Now my question. In your opinion is Rev 13:7 The Beast made war against the Saints, Rev 17:16 the Beast made war against the Harlot, and finally Rev 20: 7-9 Satan and the deceived nations represented by Gog and Magog unit in battle against the beloved city (the Church) all describing the same global conflict?

Thanks Rick
September 20, 2006 | Unregistered CommenterRick Storace
Re: the pre-wrath rapture theory ... one more point:

In addition to the fact that Scripture nowhere pinpoints the rapture as occurring halfway between the middle and the end of the tribulation, but rather pinpoints the rapture as occurring at the very time of Christ's return, the pre-wrath view experiences yet another problem. Advocates of the pre-wrath rapture view rightly rake the pre-trib and mid-trib views over the coals for separating the coming of Christ into two future comings (once for the rapture, and a second for the second advent); yet they themselves insert a gap between the rapture and the second advent (cf. the five month torment during the fifth trumpet judgment in Rev. 9:5,10 - demanding at least five months between their rapture and their second coming!) ... meaning that despite their protestations, they themselves effectively believe in two separable future comings of Christ!

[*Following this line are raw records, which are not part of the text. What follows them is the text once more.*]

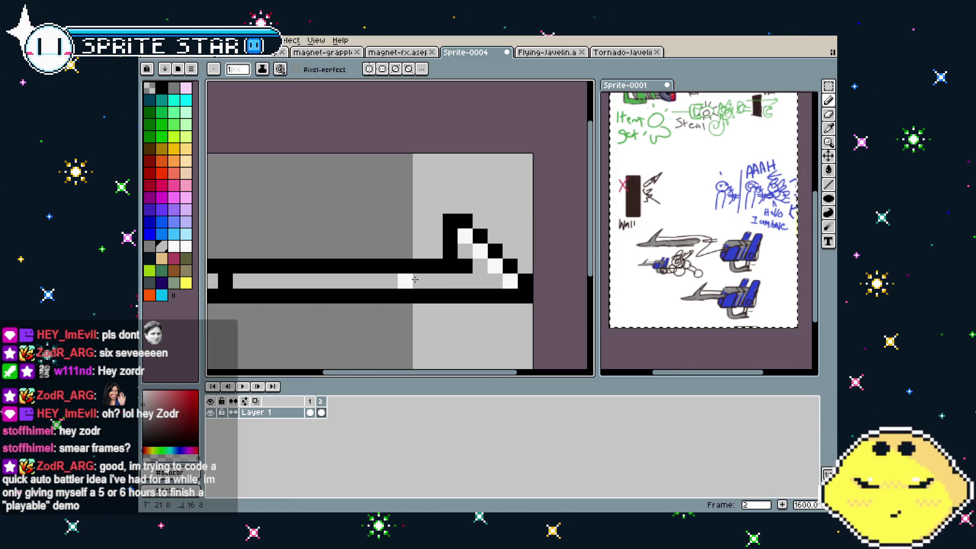
# Paint white highlight pixels along frame 2's shaft, comparing against frame 1.
pyautogui.keyDown('alt'); pyautogui.click(410, 280); pyautogui.keyUp('alt')
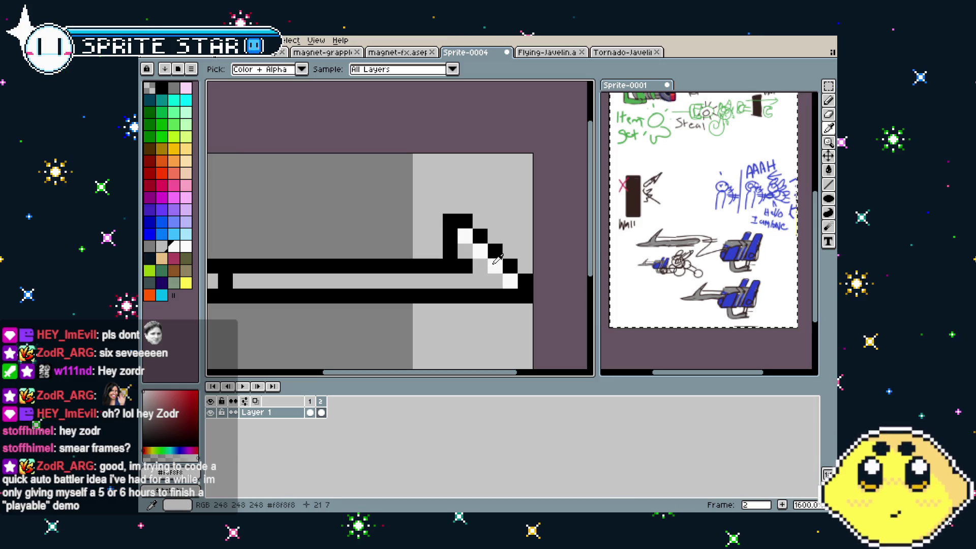
pyautogui.press('Left')
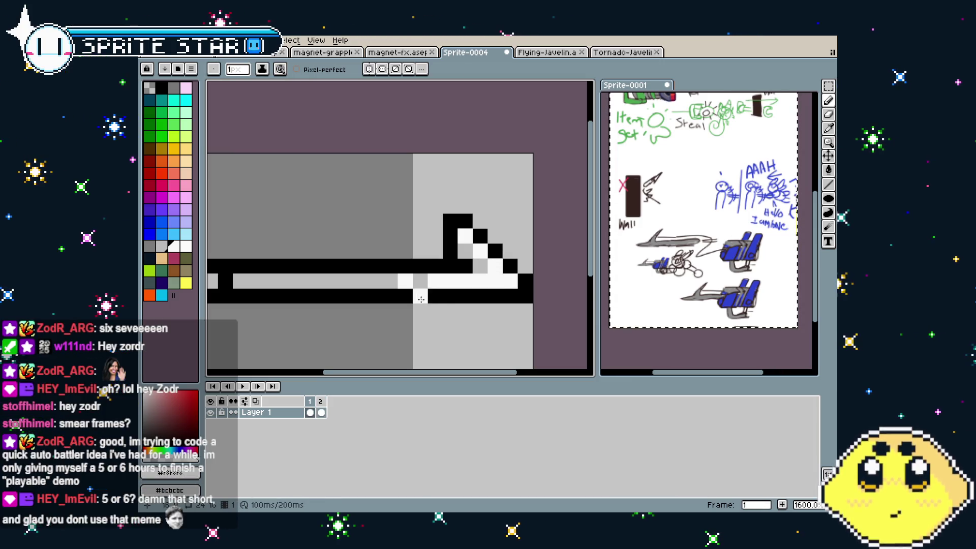
pyautogui.press('Right')
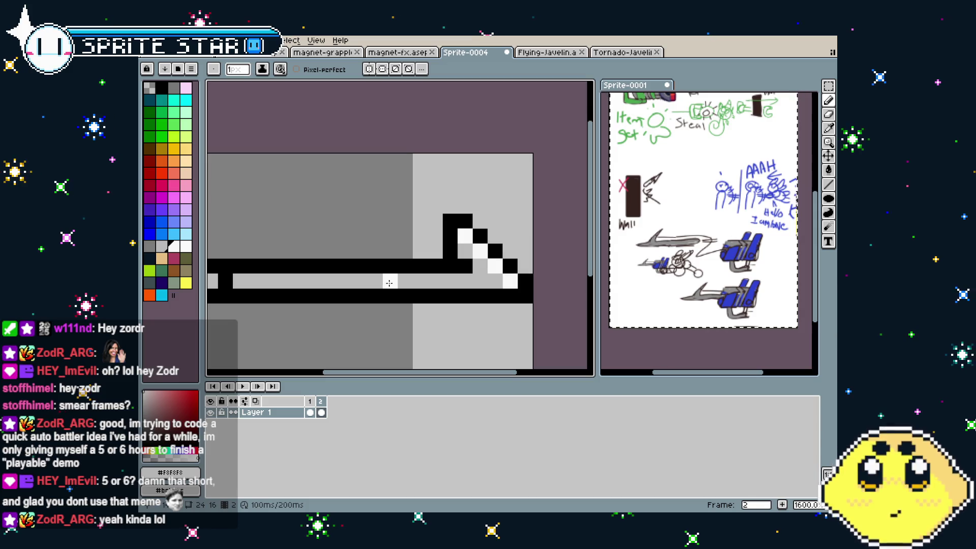
pyautogui.click(371, 284)
pyautogui.click(313, 283)
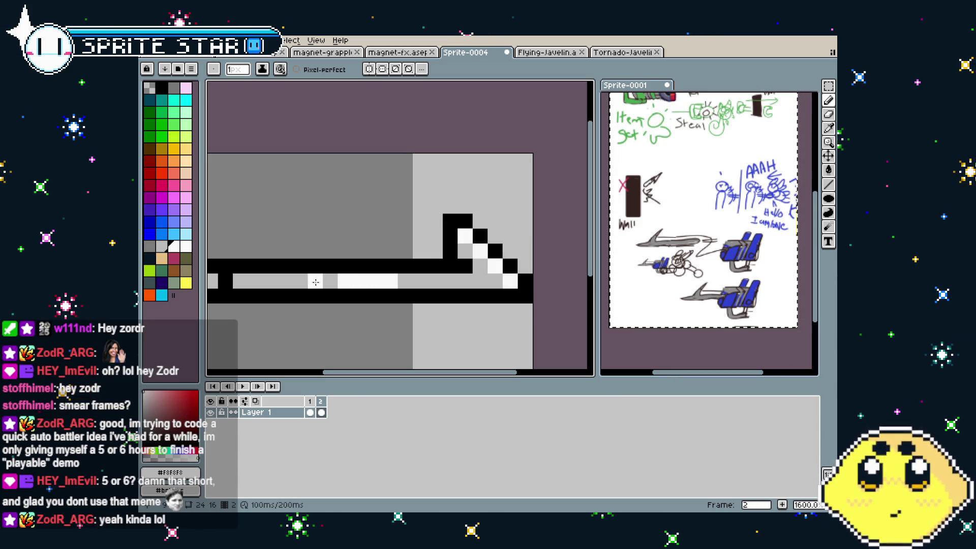
pyautogui.scroll(-1, 444, 312)
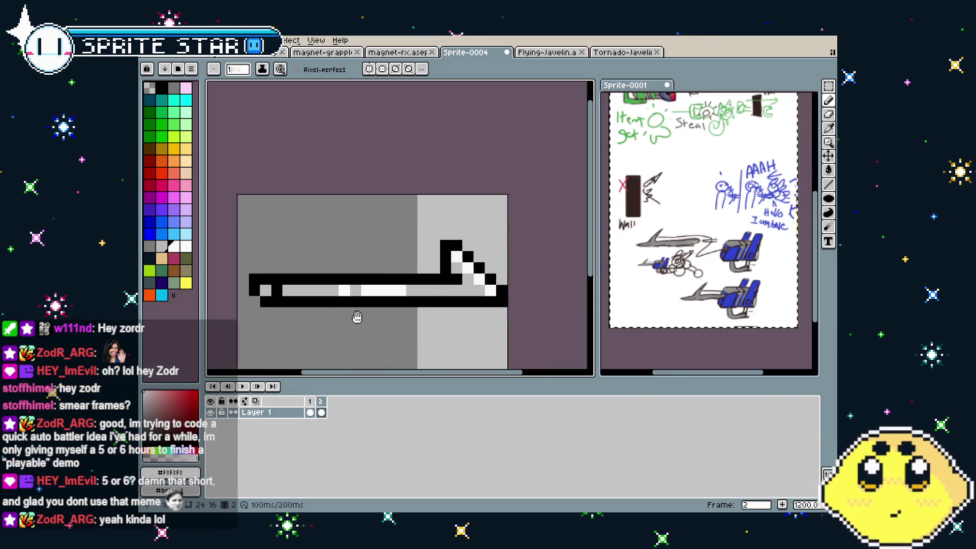
pyautogui.click(309, 412)
pyautogui.click(321, 412)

What is it that pre-tribbers, mid-tribbers and pre-wrathers just don't get about the biblical teaching that Jesus will come again (once) ... and that when He does, the dead will be raised, the living will be raptured, all will be judged, the cosmos will be renovated, etc.???

It seems to me that pre-wrathers are like a man with one eye open and one eye closed. With their open eye they can see the many errors of pre-tribulationism, but with their one eye closed they cannot see the grave problems with the system they substitute for the pre-trib view! Any thoughts?